TASK DIRECTIONS: Every line in the data below that has the word "Normal" should be returned.

[Stored dataset items]
%%
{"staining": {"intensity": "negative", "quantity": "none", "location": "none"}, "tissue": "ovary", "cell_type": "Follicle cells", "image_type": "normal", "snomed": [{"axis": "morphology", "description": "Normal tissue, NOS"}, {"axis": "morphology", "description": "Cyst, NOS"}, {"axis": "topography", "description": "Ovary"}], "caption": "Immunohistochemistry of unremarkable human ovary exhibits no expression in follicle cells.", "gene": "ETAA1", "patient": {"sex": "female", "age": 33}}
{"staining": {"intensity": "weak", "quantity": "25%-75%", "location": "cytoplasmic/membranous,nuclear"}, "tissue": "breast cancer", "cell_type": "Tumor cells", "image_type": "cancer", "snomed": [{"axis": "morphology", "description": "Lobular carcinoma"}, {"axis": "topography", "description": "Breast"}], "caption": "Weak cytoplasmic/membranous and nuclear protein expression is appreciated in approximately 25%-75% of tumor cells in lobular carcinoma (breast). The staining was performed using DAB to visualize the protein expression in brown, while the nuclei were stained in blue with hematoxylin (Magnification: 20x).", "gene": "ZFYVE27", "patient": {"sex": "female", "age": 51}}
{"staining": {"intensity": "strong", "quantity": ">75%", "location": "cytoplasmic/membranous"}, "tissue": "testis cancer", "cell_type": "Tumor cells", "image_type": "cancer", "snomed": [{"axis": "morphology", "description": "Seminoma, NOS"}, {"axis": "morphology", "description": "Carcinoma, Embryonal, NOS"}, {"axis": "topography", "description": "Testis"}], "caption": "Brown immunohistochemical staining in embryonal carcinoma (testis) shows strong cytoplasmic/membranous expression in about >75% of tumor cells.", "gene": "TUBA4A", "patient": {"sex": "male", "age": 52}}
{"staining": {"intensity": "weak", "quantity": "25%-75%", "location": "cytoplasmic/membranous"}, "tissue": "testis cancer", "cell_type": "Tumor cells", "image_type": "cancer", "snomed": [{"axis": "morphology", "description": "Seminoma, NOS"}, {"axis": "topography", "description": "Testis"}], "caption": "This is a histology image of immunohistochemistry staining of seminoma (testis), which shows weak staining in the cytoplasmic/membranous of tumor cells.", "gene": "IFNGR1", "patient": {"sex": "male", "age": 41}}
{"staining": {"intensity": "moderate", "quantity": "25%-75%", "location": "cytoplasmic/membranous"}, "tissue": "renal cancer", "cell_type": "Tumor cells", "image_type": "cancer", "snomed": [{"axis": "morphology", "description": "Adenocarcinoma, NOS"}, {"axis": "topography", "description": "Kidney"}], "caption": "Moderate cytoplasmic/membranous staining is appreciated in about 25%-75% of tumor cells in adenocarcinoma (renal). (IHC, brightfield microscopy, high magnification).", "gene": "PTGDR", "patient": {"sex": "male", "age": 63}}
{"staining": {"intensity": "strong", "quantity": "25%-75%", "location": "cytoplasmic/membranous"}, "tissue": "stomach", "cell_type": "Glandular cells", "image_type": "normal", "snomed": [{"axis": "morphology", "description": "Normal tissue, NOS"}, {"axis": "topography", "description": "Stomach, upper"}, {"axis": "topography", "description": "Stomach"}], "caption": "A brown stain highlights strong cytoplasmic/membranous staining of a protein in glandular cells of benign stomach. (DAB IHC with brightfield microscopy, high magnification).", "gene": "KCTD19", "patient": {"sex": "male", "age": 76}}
%%
REPLY TO THE TASK:
{"staining": {"intensity": "negative", "quantity": "none", "location": "none"}, "tissue": "ovary", "cell_type": "Follicle cells", "image_type": "normal", "snomed": [{"axis": "morphology", "description": "Normal tissue, NOS"}, {"axis": "morphology", "description": "Cyst, NOS"}, {"axis": "topography", "description": "Ovary"}], "caption": "Immunohistochemistry of unremarkable human ovary exhibits no expression in follicle cells.", "gene": "ETAA1", "patient": {"sex": "female", "age": 33}}
{"staining": {"intensity": "strong", "quantity": "25%-75%", "location": "cytoplasmic/membranous"}, "tissue": "stomach", "cell_type": "Glandular cells", "image_type": "normal", "snomed": [{"axis": "morphology", "description": "Normal tissue, NOS"}, {"axis": "topography", "description": "Stomach, upper"}, {"axis": "topography", "description": "Stomach"}], "caption": "A brown stain highlights strong cytoplasmic/membranous staining of a protein in glandular cells of benign stomach. (DAB IHC with brightfield microscopy, high magnification).", "gene": "KCTD19", "patient": {"sex": "male", "age": 76}}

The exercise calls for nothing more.